Below are the entries to work from; restate word for word the portion that opens with the line containing "41: (20, 22)" and closes with the line containing "85: (111, 25)", keeping both.

> **Exercise materials**
======

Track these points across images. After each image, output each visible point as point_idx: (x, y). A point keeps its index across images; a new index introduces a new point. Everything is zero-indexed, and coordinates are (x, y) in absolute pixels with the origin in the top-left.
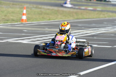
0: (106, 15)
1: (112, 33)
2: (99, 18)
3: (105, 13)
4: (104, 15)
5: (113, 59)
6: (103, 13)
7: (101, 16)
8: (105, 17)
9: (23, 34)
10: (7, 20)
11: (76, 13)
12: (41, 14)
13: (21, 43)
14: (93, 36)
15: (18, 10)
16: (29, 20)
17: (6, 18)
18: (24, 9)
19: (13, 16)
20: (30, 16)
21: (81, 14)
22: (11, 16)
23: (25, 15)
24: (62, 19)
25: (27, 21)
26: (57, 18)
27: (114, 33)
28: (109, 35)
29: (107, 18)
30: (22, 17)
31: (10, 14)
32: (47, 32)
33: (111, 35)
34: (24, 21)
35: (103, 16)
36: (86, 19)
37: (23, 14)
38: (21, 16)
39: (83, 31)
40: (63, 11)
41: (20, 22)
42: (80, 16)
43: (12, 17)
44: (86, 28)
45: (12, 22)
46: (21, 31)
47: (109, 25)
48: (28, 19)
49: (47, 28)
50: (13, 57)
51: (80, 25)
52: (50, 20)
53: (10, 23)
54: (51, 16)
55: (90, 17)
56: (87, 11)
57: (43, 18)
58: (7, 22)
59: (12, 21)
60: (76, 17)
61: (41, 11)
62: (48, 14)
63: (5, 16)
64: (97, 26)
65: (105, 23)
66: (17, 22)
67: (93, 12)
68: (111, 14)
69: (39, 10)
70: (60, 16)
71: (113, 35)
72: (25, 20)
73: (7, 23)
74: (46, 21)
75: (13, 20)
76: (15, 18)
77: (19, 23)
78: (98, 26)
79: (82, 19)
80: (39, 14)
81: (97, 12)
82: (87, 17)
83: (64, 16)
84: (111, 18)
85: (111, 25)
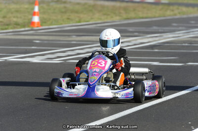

======

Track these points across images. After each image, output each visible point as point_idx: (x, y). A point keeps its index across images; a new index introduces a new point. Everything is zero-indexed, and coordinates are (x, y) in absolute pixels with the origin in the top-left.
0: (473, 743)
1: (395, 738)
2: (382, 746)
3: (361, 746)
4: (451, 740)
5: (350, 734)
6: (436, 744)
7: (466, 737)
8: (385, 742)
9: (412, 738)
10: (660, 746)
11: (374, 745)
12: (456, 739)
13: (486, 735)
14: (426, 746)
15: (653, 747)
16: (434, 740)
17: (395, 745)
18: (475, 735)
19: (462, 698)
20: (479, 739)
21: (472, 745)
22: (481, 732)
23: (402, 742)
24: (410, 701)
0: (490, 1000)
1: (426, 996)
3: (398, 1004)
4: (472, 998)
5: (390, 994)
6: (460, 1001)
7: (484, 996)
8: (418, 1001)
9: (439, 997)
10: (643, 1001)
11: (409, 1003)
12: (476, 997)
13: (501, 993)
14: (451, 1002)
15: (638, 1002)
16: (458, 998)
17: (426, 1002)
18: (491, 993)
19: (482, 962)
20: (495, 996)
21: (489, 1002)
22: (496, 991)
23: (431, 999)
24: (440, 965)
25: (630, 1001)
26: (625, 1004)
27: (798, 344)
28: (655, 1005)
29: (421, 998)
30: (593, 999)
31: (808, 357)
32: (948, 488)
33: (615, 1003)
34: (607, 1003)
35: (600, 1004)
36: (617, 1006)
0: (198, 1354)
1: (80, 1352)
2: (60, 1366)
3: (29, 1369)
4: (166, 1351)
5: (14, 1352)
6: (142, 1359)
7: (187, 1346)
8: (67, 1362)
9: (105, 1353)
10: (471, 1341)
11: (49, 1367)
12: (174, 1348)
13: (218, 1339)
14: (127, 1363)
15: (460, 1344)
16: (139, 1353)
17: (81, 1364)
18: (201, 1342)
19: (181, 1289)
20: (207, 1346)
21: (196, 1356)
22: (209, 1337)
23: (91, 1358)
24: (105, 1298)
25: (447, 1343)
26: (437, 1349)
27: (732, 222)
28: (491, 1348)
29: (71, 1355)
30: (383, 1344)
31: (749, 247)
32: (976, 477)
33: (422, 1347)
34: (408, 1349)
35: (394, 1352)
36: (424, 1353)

======

> **Problem solution**
41: (20, 22)
42: (80, 16)
43: (12, 17)
44: (86, 28)
45: (12, 22)
46: (21, 31)
47: (109, 25)
48: (28, 19)
49: (47, 28)
50: (13, 57)
51: (80, 25)
52: (50, 20)
53: (10, 23)
54: (51, 16)
55: (90, 17)
56: (87, 11)
57: (43, 18)
58: (7, 22)
59: (12, 21)
60: (76, 17)
61: (41, 11)
62: (48, 14)
63: (5, 16)
64: (97, 26)
65: (105, 23)
66: (17, 22)
67: (93, 12)
68: (111, 14)
69: (39, 10)
70: (60, 16)
71: (113, 35)
72: (25, 20)
73: (7, 23)
74: (46, 21)
75: (13, 20)
76: (15, 18)
77: (19, 23)
78: (98, 26)
79: (82, 19)
80: (39, 14)
81: (97, 12)
82: (87, 17)
83: (64, 16)
84: (111, 18)
85: (111, 25)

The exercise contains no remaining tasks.